Hay un plan a nivel mundial que ha dado forma a una nueva arma que alguien ha llamado «genocidio de la confusión», una estrategia para crear un inmenso océano de datos, mentiras y ni una sola verdad dentro de un tsunami de noticias, que es imposible que nos centremos en las noticias que afectan directamente a los malos. La maniobra es históricamente conocida: cuanta más grande sea la avalancha de noticias, cuanto más pasta soltemos a algunos medios para que dirijan el tiro hacia la mano contraria a la que realiza el truco de magia y cuantos más altavoces demos en TikTok a esos que se ganan la vida muy bien desde Andorra, menos se pondrá el foco en los que de verdad nos están llevando a la ruina como sociedad y como personas.
Lo público no importa, a no ser que sea para sacarle los higadillos a las administraciones logrando grandes contratos con dinero de todos. Lo privado es lo mejor, pero estamos viendo que para que ese lado funcione, primero hay que hacer caer las entidades públicas que funcionan con el dinero de todos. O a ver si ahora os vais a creer que aquí hay dinero gratis para todo el mundo, que puedes ir al médico o la universidad como si fueses de familia acomodada, como si vivieses en La Moraleja o tus hijos vayan a un colegio prestigioso y católico.

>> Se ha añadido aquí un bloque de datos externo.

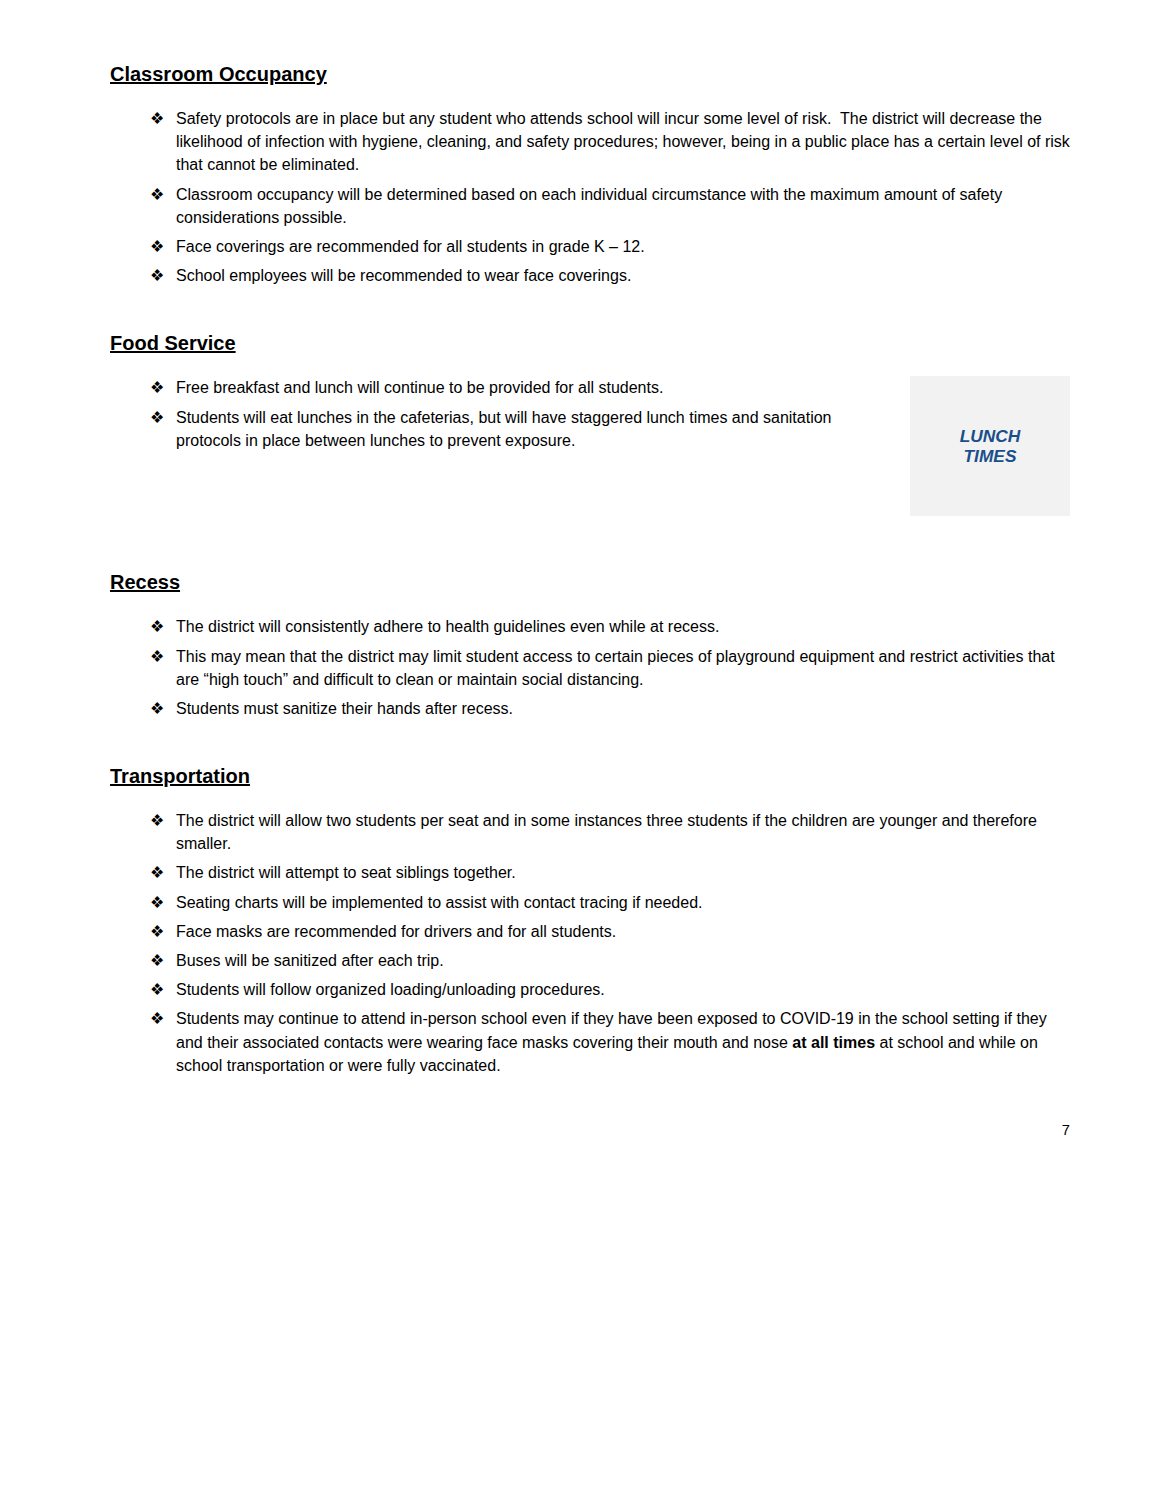Classroom Occupancy
Safety protocols are in place but any student who attends school will incur some level of risk. The district will decrease the likelihood of infection with hygiene, cleaning, and safety procedures; however, being in a public place has a certain level of risk that cannot be eliminated.
Classroom occupancy will be determined based on each individual circumstance with the maximum amount of safety considerations possible.
Face coverings are recommended for all students in grade K – 12.
School employees will be recommended to wear face coverings.
Food Service
LUNCH
TIMES
Free breakfast and lunch will continue to be provided for all students.
Students will eat lunches in the cafeterias, but will have staggered lunch times and sanitation protocols in place between lunches to prevent exposure.
Recess
The district will consistently adhere to health guidelines even while at recess.
This may mean that the district may limit student access to certain pieces of playground equipment and restrict activities that are “high touch” and difficult to clean or maintain social distancing.
Students must sanitize their hands after recess.
Transportation
The district will allow two students per seat and in some instances three students if the children are younger and therefore smaller.
The district will attempt to seat siblings together.
Seating charts will be implemented to assist with contact tracing if needed.
Face masks are recommended for drivers and for all students.
Buses will be sanitized after each trip.
Students will follow organized loading/unloading procedures.
Students may continue to attend in-person school even if they have been exposed to COVID-19 in the school setting if they and their associated contacts were wearing face masks covering their mouth and nose at all times at school and while on school transportation or were fully vaccinated.
7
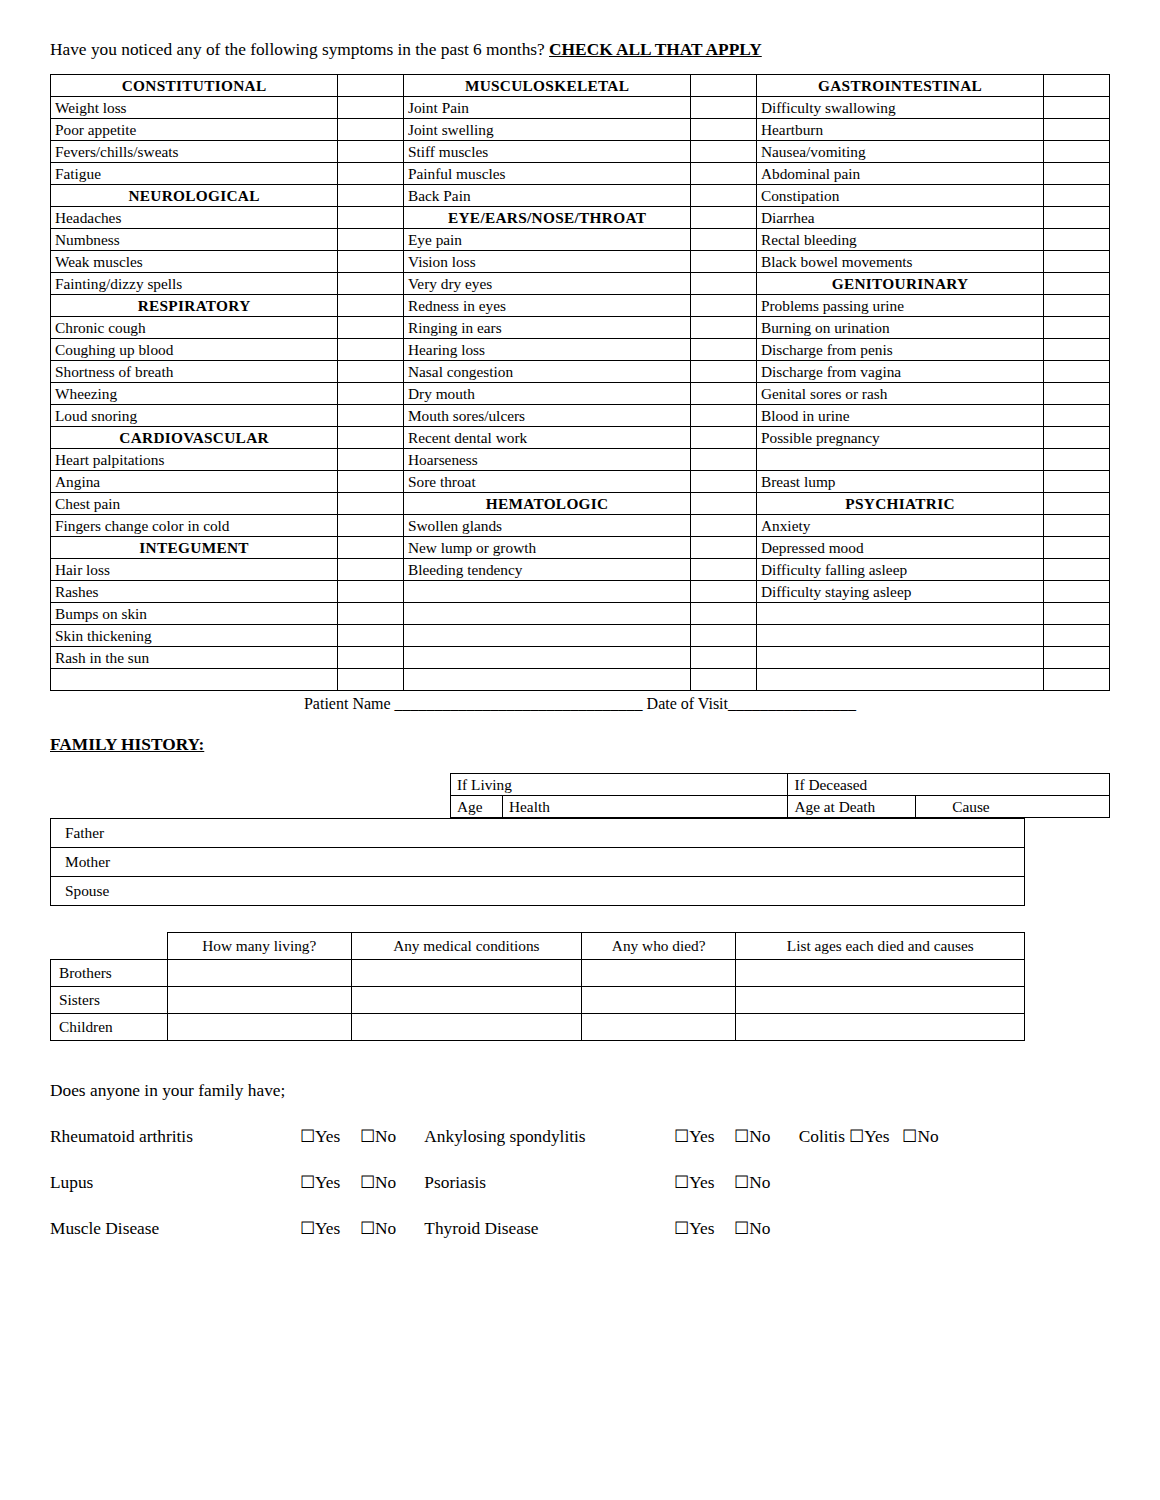Have you noticed any of the following symptoms in the past 6 months? CHECK ALL THAT APPLY
| CONSTITUTIONAL | | MUSCULOSKELETAL | | GASTROINTESTINAL | |
| Weight loss | | Joint Pain | | Difficulty swallowing | |
| Poor appetite | | Joint swelling | | Heartburn | |
| Fevers/chills/sweats | | Stiff muscles | | Nausea/vomiting | |
| Fatigue | | Painful muscles | | Abdominal pain | |
| NEUROLOGICAL | | Back Pain | | Constipation | |
| Headaches | | EYE/EARS/NOSE/THROAT | | Diarrhea | |
| Numbness | | Eye pain | | Rectal bleeding | |
| Weak muscles | | Vision loss | | Black bowel movements | |
| Fainting/dizzy spells | | Very dry eyes | | GENITOURINARY | |
| RESPIRATORY | | Redness in eyes | | Problems passing urine | |
| Chronic cough | | Ringing in ears | | Burning on urination | |
| Coughing up blood | | Hearing loss | | Discharge from penis | |
| Shortness of breath | | Nasal congestion | | Discharge from vagina | |
| Wheezing | | Dry mouth | | Genital sores or rash | |
| Loud snoring | | Mouth sores/ulcers | | Blood in urine | |
| CARDIOVASCULAR | | Recent dental work | | Possible pregnancy | |
| Heart palpitations | | Hoarseness | | | |
| Angina | | Sore throat | | Breast lump | |
| Chest pain | | HEMATOLOGIC | | PSYCHIATRIC | |
| Fingers change color in cold | | Swollen glands | | Anxiety | |
| INTEGUMENT | | New lump or growth | | Depressed mood | |
| Hair loss | | Bleeding tendency | | Difficulty falling asleep | |
| Rashes | | | | Difficulty staying asleep | |
| Bumps on skin | | | | | |
| Skin thickening | | | | | |
| Rash in the sun | | | | | |
Patient Name _______________________________ Date of Visit________________
FAMILY HISTORY:
| If Living | If Deceased |
| Age | Health | Age at Death | Cause |
| Father |
| Mother |
| Spouse |
| | How many living? | Any medical conditions | Any who died? | List ages each died and causes |
| Brothers | | | | |
| Sisters | | | | |
| Children | | | | |
Does anyone in your family have;
Rheumatoid arthritis☐Yes☐No Ankylosing spondylitis☐Yes☐No Colitis ☐Yes ☐No
Lupus☐Yes☐No Psoriasis☐Yes☐No
Muscle Disease☐Yes☐No Thyroid Disease☐Yes☐No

Vamos, hombre, por ahí sí que no podemos pasar.
Si de verdad os sentís de clase media de la buena y real, paraos a hacer este pequeño ejercicio: ¿qué pasaría si todos esos servicios públicos que a día de hoy todavía disfrutamos con el permiso de quienes se los quieren cargar (y aquí me refiero directamente a políticos) mañana desaparecieran y tuvieseis que pagarlos de vuestro bolsillo? ¿A que ahora parece que ya no sois tan «media» y sí un poco más «trabajadora»? Pues aquí está la diferencia que podría dar un giro al guion en el que estamos inmersos por no pensar cinco minutos en que todos los que he nombrado antes nos están manipulando gracias a nuestra permisividad.
Dejad de creeros a pies juntillas todo lo que se publica, ignorad a los gurús económicos, a esos personajes de las redes sociales que saben de todo, a la prensa que no es prensa, a la prensa que sí lo es y que miente porque así se lo requiere el dinero que llega desde una administración pública como pago a sus servicios. Pero, sobre todo y ante todo, grabaos a fuego aquella mítica frase de Ortega y Gasset: «Siempre que enseñes, enseña a la vez a dudar de lo que enseñas».
Solo a través de la duda lograremos conocer la verdad del mundo que cuatro millonarios, y miles de aspirantes a serlo, esconden bajo las alfombras de sus propios planes. Entre esos aspirantes hay politicuchos del tres al cuarto que mojan la cama soñando con llegar a un estatus desde donde poder ver como idiotas integrales a los que hoy creen que luchan por ellos. Ay, insensatos. Vuestra ceguera os hace esclavos. Mientras tanto, esta gente que no os quiere, para haceros tragar las mentiras que lanzan a diario sabiendo lo fácil que es manipularos, os sueltan aquello que mi madre me decía cuando era pequeño: «cómetelo, aunque sea sin pan». Vamos a decirlo de una puñetera vez: si es que no dais para más.